Here is the optimal way to do this, which achieves $k=2$. Start with the ordinary bipartition of $T$. Suppose that in this bipartition $|A|>|B|$.
In this case, set aside all the leaves (degree $1$ vertices) of $T$ that are in $A$; let $A'$ be the set of all non-leaves. We show that there's a matching between $A'$ and $B$ that saturates $A'$: a set of edges of $T$ that include every vertex of $A'$ exactly once, and every vertex of $B$ at most once.
To find the matching, let $u \in A'$ be an arbitrary vertex. Each other vertex $v \in A'$ has at least two neighbors, only one of which lies on the path from $u$ to $v$; pick one that does not lie on that path, and match it to $v$. (We can match $u$ with any neighbor we like.) Two vertices $v_1, v_2 \in A'$ cannot be matched to the same vertex $w \in B$; if so, then there are two paths from $u$ to $w$ (one through $v_1$ and one through $v_2$) which contradicts the definition of a tree. So no vertex of $B$ is used multiple times, and we've found a matching from $A'$ to $B$.

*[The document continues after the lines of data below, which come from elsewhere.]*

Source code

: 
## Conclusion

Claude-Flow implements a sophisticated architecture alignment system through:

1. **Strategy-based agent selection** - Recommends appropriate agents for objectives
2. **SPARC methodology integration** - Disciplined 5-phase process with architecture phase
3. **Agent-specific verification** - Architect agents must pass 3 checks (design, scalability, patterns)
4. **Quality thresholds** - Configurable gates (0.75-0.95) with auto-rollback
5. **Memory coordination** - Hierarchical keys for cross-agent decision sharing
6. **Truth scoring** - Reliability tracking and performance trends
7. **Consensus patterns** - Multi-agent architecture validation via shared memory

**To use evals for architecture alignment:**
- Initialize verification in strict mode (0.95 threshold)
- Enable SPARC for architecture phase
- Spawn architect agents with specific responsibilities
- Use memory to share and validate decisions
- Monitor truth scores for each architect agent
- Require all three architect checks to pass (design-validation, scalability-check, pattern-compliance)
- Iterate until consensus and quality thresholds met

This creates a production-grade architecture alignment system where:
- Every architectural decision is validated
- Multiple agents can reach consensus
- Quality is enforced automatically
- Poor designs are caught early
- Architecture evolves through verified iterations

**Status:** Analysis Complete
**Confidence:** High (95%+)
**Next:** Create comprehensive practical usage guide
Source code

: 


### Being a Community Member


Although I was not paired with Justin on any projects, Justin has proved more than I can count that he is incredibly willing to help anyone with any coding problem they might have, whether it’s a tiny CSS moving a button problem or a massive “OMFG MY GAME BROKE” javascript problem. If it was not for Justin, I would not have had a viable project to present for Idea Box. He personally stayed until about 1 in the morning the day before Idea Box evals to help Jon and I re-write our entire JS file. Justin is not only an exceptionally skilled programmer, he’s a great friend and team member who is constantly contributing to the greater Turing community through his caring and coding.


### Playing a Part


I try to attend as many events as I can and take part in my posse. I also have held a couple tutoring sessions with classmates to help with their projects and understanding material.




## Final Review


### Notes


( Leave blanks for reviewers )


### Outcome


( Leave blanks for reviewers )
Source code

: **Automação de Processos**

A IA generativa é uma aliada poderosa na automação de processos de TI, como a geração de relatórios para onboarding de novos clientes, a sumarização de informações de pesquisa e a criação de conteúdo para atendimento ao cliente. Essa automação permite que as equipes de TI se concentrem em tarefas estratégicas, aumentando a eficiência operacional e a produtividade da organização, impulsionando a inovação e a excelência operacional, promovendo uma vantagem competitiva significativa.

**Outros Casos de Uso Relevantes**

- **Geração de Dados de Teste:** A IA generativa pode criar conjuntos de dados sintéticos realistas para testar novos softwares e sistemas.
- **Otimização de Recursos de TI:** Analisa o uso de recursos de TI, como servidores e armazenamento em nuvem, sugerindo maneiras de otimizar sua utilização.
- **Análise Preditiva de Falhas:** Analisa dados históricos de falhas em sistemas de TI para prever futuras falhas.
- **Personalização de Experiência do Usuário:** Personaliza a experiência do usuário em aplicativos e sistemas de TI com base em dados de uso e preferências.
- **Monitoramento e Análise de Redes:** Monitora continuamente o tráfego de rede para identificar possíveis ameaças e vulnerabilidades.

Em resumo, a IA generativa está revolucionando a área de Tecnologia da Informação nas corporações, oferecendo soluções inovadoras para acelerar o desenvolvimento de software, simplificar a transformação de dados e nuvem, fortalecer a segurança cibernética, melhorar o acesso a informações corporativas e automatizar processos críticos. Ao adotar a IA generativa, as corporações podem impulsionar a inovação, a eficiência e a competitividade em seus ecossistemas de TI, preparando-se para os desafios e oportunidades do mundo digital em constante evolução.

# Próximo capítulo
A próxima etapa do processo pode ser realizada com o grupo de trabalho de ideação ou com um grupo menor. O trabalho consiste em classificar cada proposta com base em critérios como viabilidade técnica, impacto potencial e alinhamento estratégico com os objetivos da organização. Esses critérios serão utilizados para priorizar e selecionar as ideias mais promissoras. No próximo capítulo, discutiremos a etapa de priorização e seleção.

(Exercise: this step could also have been done using Hall's theorem!)
In particular, this means that $|A'| \le |B|$. Since $|A| > |B|$, we know that the difference $|B|-|A|$ is at most the number of leaves in $A$.
Now move leaves from $A$ to $B$ one at a time until $|A|=|B|$. When we move a leaf $u$ from $A$ to $B$, we need to connect it back to the tree; to do this, let $v$ be $u$'s only neighbor ($v \in B$) and let $w$ be any non-leaf neighbor of $v$ ($w \in A$). Add the length-$2$ edge $uw$; now the graph is connected again.
This works for all trees except a star: a tree in which all vertices except one are leaves. In this case, the last step fails because the vertex $v$ has no non-leaf neighbors. But in the star, all distances are at most $2$, so any way we decide to balance it will work.